[The JRB Daily] Island Prize for a Debut Novel from Africa call for submissions

Submissions for the second annual Island Prize for a Debut Novel from Africa are now open.

This literary prize, founded by Karen Jennings, author of the Booker Prize-longlisted novel An Island, is open to debut African novelists, curated with the primary aim of helping African writers reach a wider audience and break into the United Kingdom publishing scene.

The prize is open to entries from across any and all genres.

Winners and runners up will receive £500 and £200 respectively, as well as in-depth editorial attention to their manuscript and mentoring from industry professionals.

Shortlisted writers will have their work read by publishers and agents in the UK and United States.

In addition, this year there is a £200 prize for the top entry from a writer from the Maghreb region. This has been initiated by last year’s runner up, Hamza Koudri, who has donated his winnings to this cause.

‘Just like I have been lucky to receive the support of The Island Prize team, it would give me immense pleasure to pay it forward and help at least one young author on their journey to publication,’ Koudri says.

Sarah Isaacs, whose first novel, Glass Tower, won the inaugural edition of the prize, is now represented by the Annette Green Agency. Annette Green said: ‘I was struck by Sarah’s lightness of touch in her writing, her ability to handle the novel’s big themes—racial tension, sexual abuse—with an extraordinary deftness and honesty. The heat of Durban rises from the page in this riveting story of a family coming together, as they navigate their individual struggles and personal turmoil.’

According to Holland House Books, the first year of The Island Prize ‘exceeded all expectations’:

‘We received over 120 entries from all over the continent, a fine and diverse long list, and then an excellent shortlist. The winner already has a UK agent as a direct result of the prize, and three books have been offered publishing contracts. The competition has aroused much interest in the UK, and we expect even more this year. This is an exciting and unique opportunity for writers to get their work seen and published overseas, and we are eager to receive submissions.’

Jennings says: ‘As African writers, we are often faced with a double dose of challenges. First, getting published within African countries can be incredibly difficult because local publishers are often constrained by finances. Second, for many writers getting published overseas is almost impossible because the rest of the world has certain ideas of what an African story should be.

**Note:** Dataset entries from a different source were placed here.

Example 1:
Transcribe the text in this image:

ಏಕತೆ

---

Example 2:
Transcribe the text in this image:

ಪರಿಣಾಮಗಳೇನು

‘Having experienced these challenges first hand—being told that a novel is “too African” or “not African enough”—I know how important it is that stories from Africa be given a wide variety of platforms so that they can be shared at home and abroad without the need to fit certain moulds.

‘I am proud to be part of The Island Prize—a competition where the judges are African and where the winners have an opportunity of being published both in the UK and in South Africa. This is one step towards bridging the gap between here and there, us and them. In fact, it is through prizes like these that authors across the continent can gain the confidence to tell stories as they wish. The hope is that, with time, such stories will become appreciated across the globe, without first being labelled as an exception or a surprise.’

This year’s Island Prize judges are Jennings; Rachel Edwards, a British writer of Jamaican and Nigerian heritage; and previous shortlistee Koudri.

How to enter:

Writers must send the opening three chapters/10,000 words of a finished novel, along with a short synopsis, to submissions@theislandprize.com.

Longlisted entries will then be invited to submit a full manuscript.

Writers must be from any African country to apply.

Submissions close on midnight on Friday 6 January, 2023 (Central African Time).